Several years ago, I found out the hard way that old versions of DOS have trouble with hard disks with more than 17 sectors per track. To recap, DOS versions older than 3.3 may hang when booting from a hard disk with more than 17 sectors per track, but the exact behavior is somewhat complex.
Old DOS versions required IO.SYS to be contiguous and attempted to load it with a single disk read if possible, but perhaps to keep the code size small, the loading code isn’t very sophisticated and reads sectors from the beginning of IO.SYS until the end of the disk track. With 17 sectors per track, there can never be a problem. With lots of sectors (more than 30 can be a problem) DOS can hang, but the behavior depends on exactly where IO.SYS begins relative to the end of the disk track it’s on.
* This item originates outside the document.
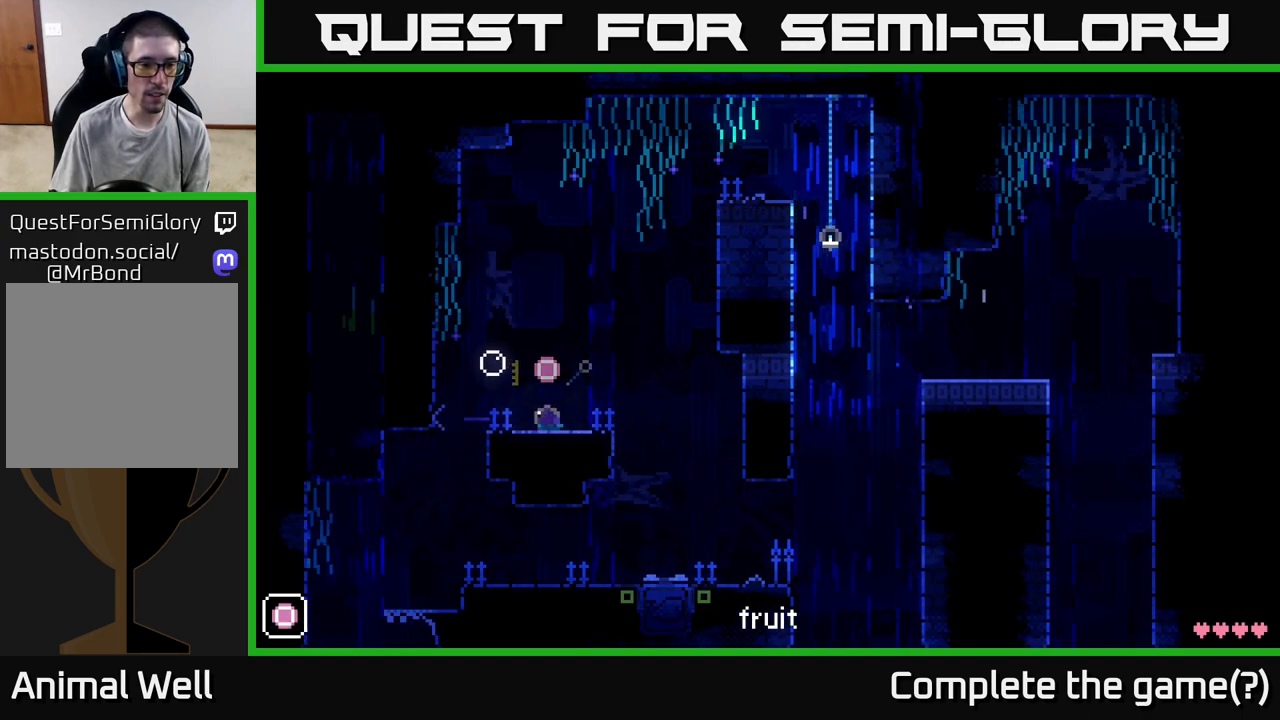
{"buttons": ["A", "X"], "left_stick": "left", "right_stick": "center", "events": [[417, "left_stick", "left"], [467, "A", "down"], [467, "X", "down"]]}
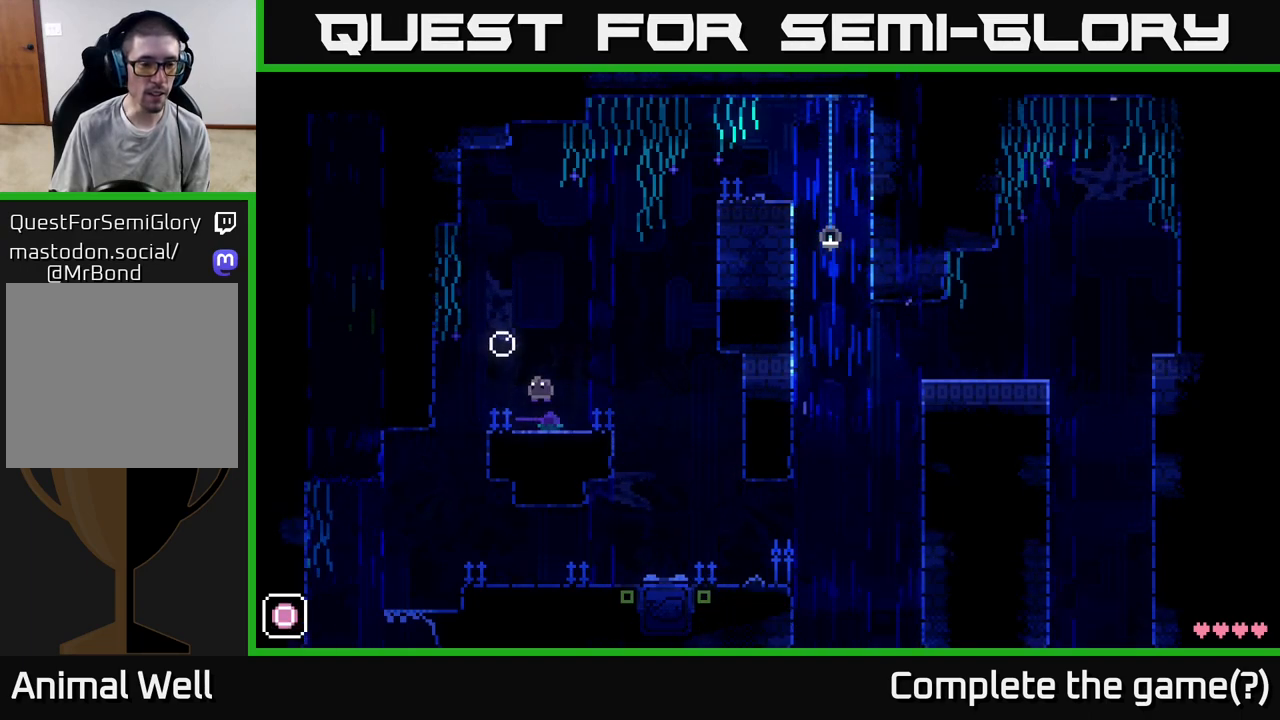
{"buttons": [], "left_stick": "center", "right_stick": "center", "events": [[50, "left_stick", "center"], [83, "A", "up"], [100, "X", "up"], [100, "left_stick", "right"], [283, "left_stick", "center"]]}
Even on a disk with maximum (63) sectors per track, old DOS versions may boot fine if IO.SYS is sufficiently close to the end of the track.
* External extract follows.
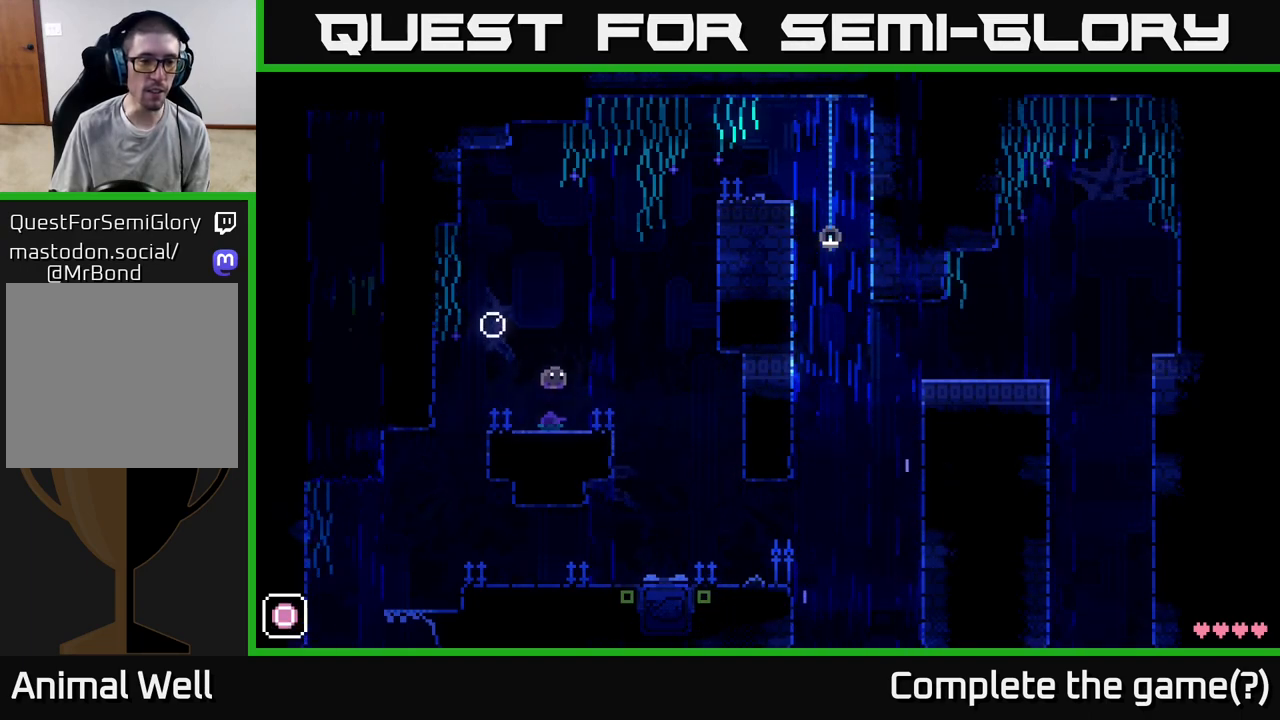
{"buttons": [], "left_stick": "center", "right_stick": "center", "events": []}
Where exactly IO.SYS is depends on the size of the FAT tables and the root directory size. In practice the root directory size is more or less fixed, but the FAT size very much depends on the size of the DOS partition. Needless to say, the behavior is unpredictable to users and highly undesirable.
The problem was fixed in 1986 or early 1987, which implies that it was already known. Now I have a good idea why it was known.